ELGC-Net: Efficient Local-Global Context Aggregation for Remote Sensing Change Detection
Mubashir Noman, Mustansar Fiaz, Hisham Cholakkal, Salman Khan, Fahad Shahbaz Khan
TL;DR
ELGC-Net addresses semantic change detection in high-resolution remote sensing imagery by integrating local spatial details and global contextual cues. The core contribution is the Efficient Local-Global Context Aggregator (ELGCA), which uses a pooled-transpose attention for global context and a depthwise convolution for local context, arranged in a parallel, channel-split design to reduce parameters. The architecture is Siamese, with fusion modules and a decoder, and a lighter ELGC-Net-LW variant achieves comparable accuracy with far fewer parameters and FLOPs, avoiding pre-trained backbones. Evaluations on LEVIR-CD, DSIFN-CD, and CDD-CD demonstrate state-of-the-art performance and robustness across diverse CD tasks, with clear improvements in IoU, F1, and OA metrics. This work offers a practical, efficient CD framework suitable for high-resolution imagery and resource-constrained environments, with potential real-time deployment on edge devices.
Abstract
Deep learning has shown remarkable success in remote sensing change detection (CD), aiming to identify semantic change regions between co-registered satellite image pairs acquired at distinct time stamps. However, existing convolutional neural network and transformer-based frameworks often struggle to accurately segment semantic change regions. Moreover, transformers-based methods with standard self-attention suffer from quadratic computational complexity with respect to the image resolution, making them less practical for CD tasks with limited training data. To address these issues, we propose an efficient change detection framework, ELGC-Net, which leverages rich contextual information to precisely estimate change regions while reducing the model size. Our ELGC-Net comprises a Siamese encoder, fusion modules, and a decoder. The focus of our design is the introduction of an Efficient Local-Global Context Aggregator module within the encoder, capturing enhanced global context and local spatial information through a novel pooled-transpose (PT) attention and depthwise convolution, respectively.
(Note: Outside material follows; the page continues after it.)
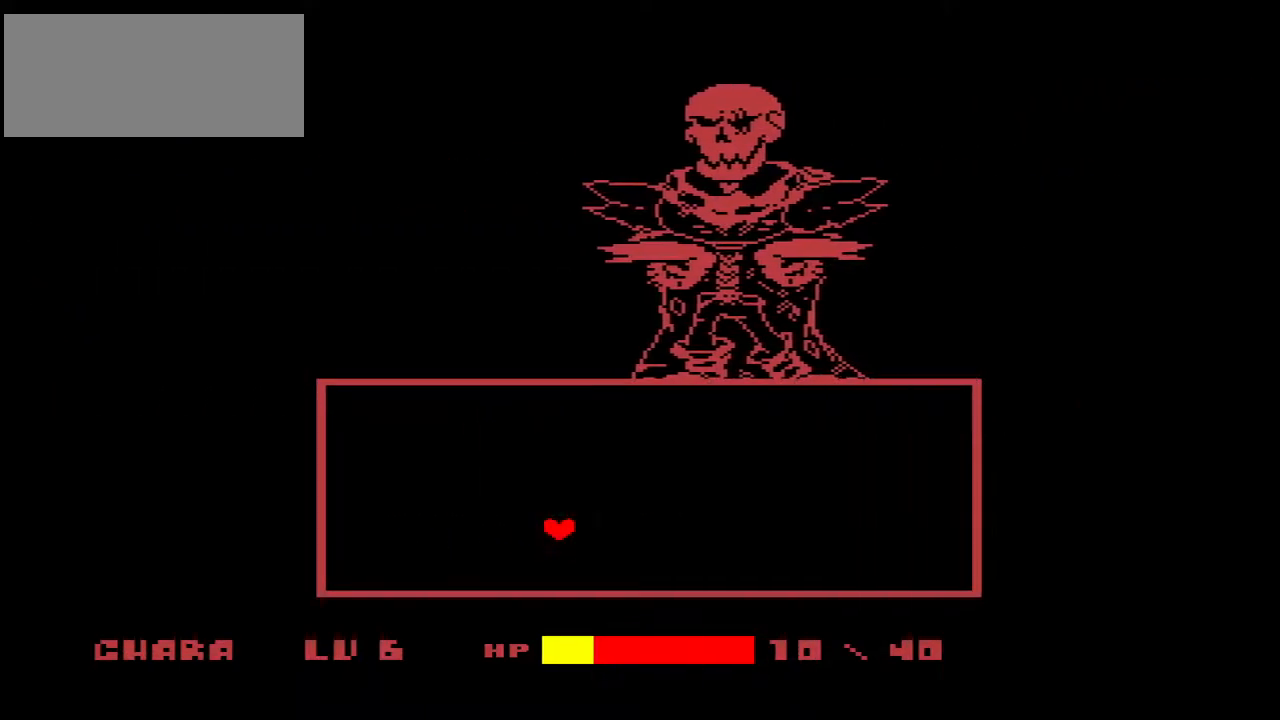
{"keys": [], "events": []}
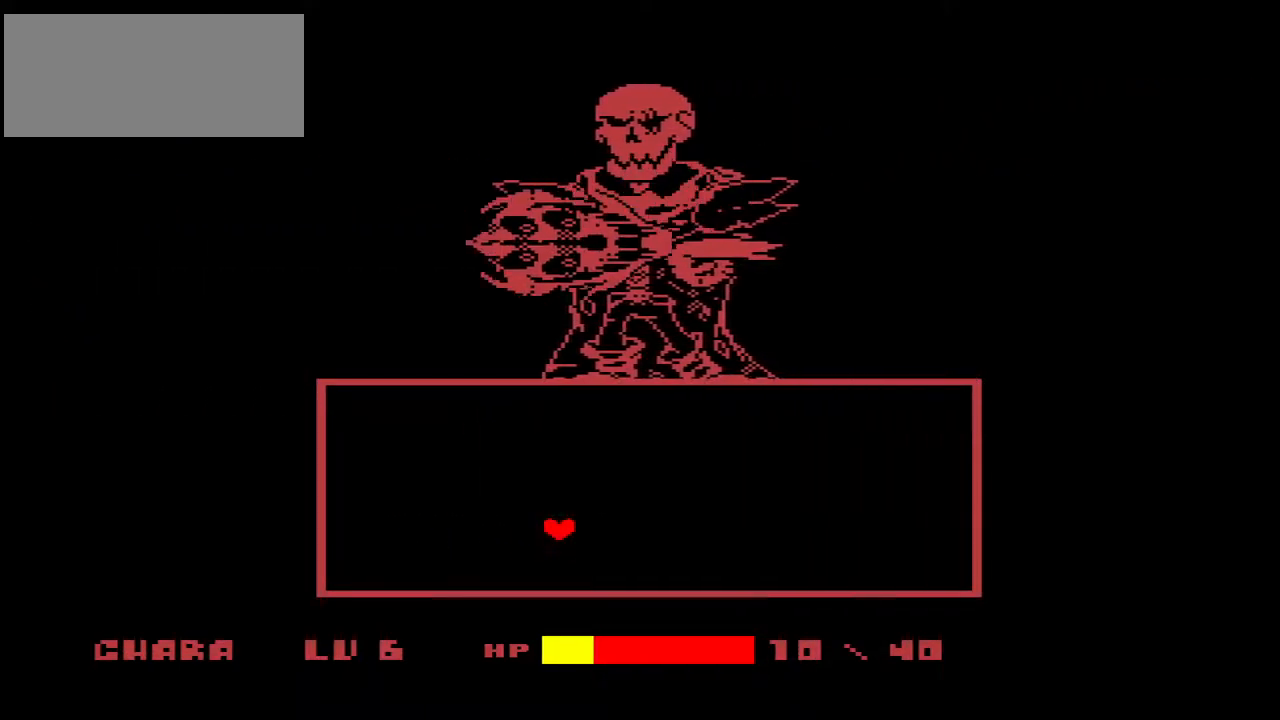
{"keys": ["up"], "events": [[167, "up", "down"]]}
The PT attention employs pooling operations for robust feature extraction and minimizes computational cost with transposed attention. Extensive experiments on three challenging CD datasets demonstrate that ELGC-Net outperforms existing methods. Compared to the recent transformer-based CD approach (ChangeFormer), ELGC-Net achieves a 1.4% gain in intersection over union metric on the LEVIR-CD dataset, while significantly reducing trainable parameters. Our proposed ELGC-Net sets a new state-of-the-art performance in remote sensing change detection benchmarks. Finally, we also introduce ELGC-Net-LW, a lighter variant with significantly reduced computational complexity, suitable for resource-constrained settings, while achieving comparable performance. Project url https://github.com/techmn/elgcnet.